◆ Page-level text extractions
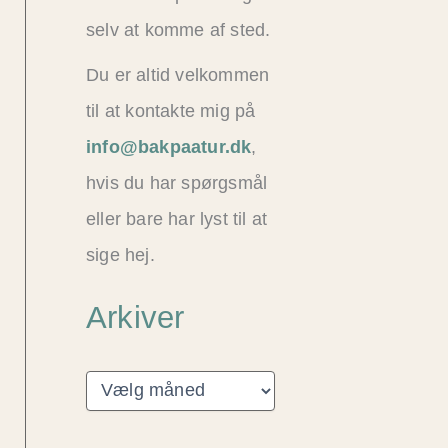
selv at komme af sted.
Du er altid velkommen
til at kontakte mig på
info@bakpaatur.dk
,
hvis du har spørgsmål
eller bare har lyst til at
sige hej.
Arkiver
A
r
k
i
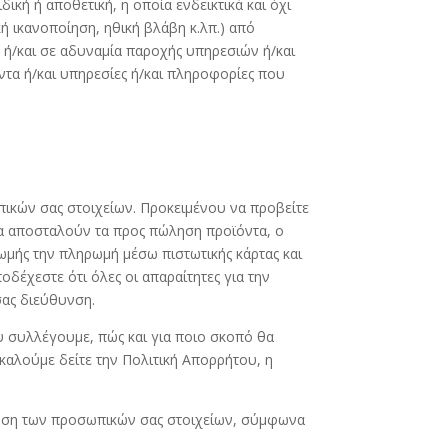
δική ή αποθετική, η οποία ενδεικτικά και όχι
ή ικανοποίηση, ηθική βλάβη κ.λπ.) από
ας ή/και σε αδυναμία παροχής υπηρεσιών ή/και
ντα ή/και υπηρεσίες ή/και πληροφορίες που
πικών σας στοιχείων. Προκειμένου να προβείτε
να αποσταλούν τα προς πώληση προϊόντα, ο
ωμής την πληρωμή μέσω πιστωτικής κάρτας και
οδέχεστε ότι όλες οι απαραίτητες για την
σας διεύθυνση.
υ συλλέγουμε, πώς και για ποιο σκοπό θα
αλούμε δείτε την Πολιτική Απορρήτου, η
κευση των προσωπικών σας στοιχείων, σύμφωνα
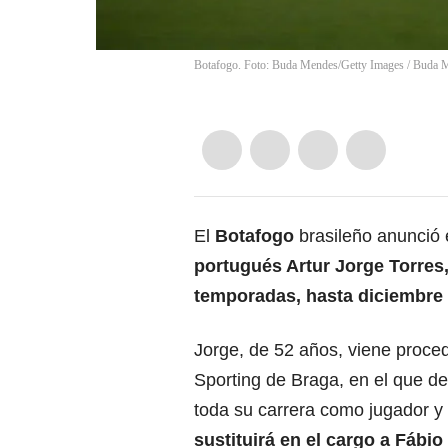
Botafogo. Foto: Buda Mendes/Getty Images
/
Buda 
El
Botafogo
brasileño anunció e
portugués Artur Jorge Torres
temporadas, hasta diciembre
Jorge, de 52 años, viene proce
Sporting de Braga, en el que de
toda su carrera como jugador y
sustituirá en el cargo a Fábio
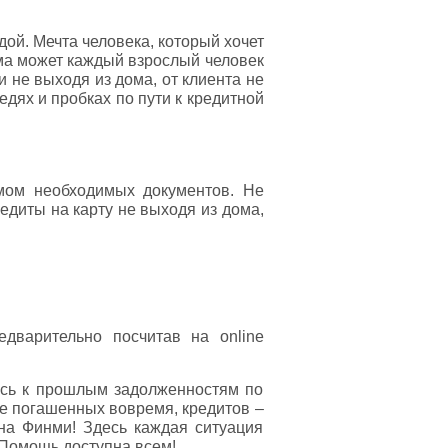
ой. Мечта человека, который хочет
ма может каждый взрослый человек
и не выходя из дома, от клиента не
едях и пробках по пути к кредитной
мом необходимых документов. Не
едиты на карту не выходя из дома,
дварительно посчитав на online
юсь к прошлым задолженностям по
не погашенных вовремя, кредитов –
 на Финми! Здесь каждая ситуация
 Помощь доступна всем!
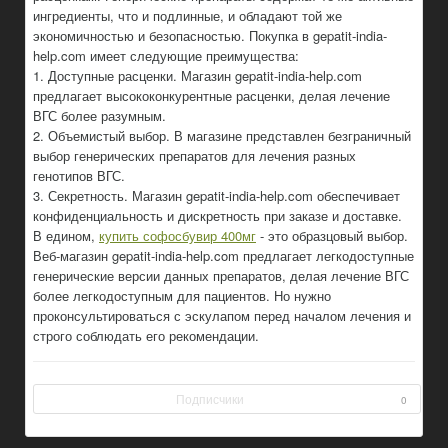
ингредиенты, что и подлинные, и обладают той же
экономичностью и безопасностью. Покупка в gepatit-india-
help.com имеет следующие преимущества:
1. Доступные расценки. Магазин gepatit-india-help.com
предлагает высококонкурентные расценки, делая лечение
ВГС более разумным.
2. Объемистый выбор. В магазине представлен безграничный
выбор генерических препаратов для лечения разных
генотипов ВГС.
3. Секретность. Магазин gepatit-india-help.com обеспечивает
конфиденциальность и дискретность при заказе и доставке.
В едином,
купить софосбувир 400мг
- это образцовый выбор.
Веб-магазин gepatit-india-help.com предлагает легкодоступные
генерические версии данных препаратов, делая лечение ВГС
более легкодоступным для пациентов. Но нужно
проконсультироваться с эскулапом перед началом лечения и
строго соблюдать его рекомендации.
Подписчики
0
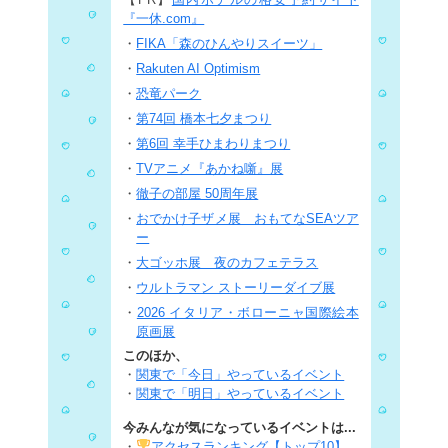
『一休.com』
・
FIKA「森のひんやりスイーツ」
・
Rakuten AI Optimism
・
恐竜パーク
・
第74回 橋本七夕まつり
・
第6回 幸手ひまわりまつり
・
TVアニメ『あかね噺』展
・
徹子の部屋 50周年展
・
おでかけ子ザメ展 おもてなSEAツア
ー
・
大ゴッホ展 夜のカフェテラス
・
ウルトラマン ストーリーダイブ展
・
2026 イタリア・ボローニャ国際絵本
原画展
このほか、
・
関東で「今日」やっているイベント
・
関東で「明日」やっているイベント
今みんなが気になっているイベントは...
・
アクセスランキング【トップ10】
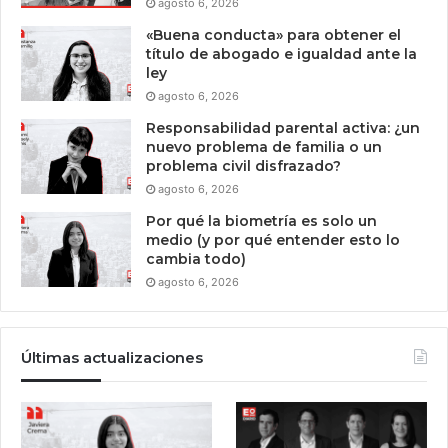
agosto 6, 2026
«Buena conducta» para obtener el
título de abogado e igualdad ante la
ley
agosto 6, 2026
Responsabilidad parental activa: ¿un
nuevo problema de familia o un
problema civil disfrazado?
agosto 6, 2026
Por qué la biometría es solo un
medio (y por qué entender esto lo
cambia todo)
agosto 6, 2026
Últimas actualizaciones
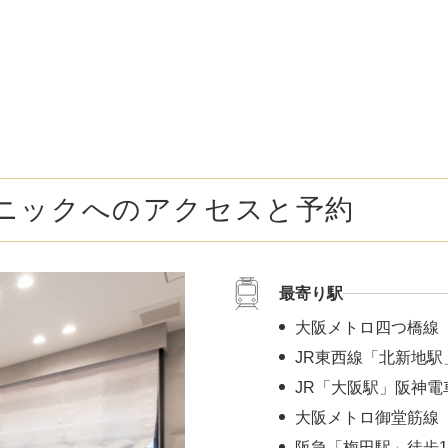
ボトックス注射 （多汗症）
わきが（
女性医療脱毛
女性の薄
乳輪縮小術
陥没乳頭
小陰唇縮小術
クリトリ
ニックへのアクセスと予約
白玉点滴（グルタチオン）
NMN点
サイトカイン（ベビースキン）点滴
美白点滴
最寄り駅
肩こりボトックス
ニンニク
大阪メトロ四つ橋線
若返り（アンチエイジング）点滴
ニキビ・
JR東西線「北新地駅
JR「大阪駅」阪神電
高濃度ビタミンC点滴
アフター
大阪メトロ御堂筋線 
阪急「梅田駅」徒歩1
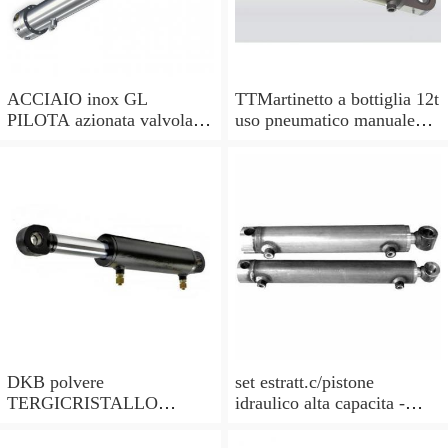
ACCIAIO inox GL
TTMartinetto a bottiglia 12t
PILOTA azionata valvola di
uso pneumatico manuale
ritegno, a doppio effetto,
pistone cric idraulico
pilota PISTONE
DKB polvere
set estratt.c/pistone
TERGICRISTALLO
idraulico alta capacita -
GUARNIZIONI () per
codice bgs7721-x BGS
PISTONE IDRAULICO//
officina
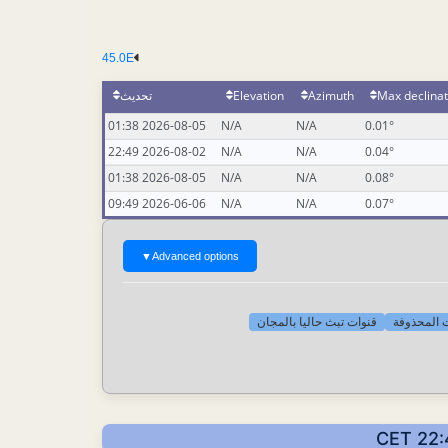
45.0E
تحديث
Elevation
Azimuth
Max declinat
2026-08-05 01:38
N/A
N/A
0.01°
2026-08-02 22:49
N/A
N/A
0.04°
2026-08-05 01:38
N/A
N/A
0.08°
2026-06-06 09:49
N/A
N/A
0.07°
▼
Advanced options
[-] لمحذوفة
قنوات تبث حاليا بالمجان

◆ Exercise instructions
The answer must consist of each line from the entries that contains the string "выбор".

◆ Result of this task
2. Объемистый выбор. В магазине представлен безграничный
выбор генерических препаратов для лечения разных
- это образцовый выбор.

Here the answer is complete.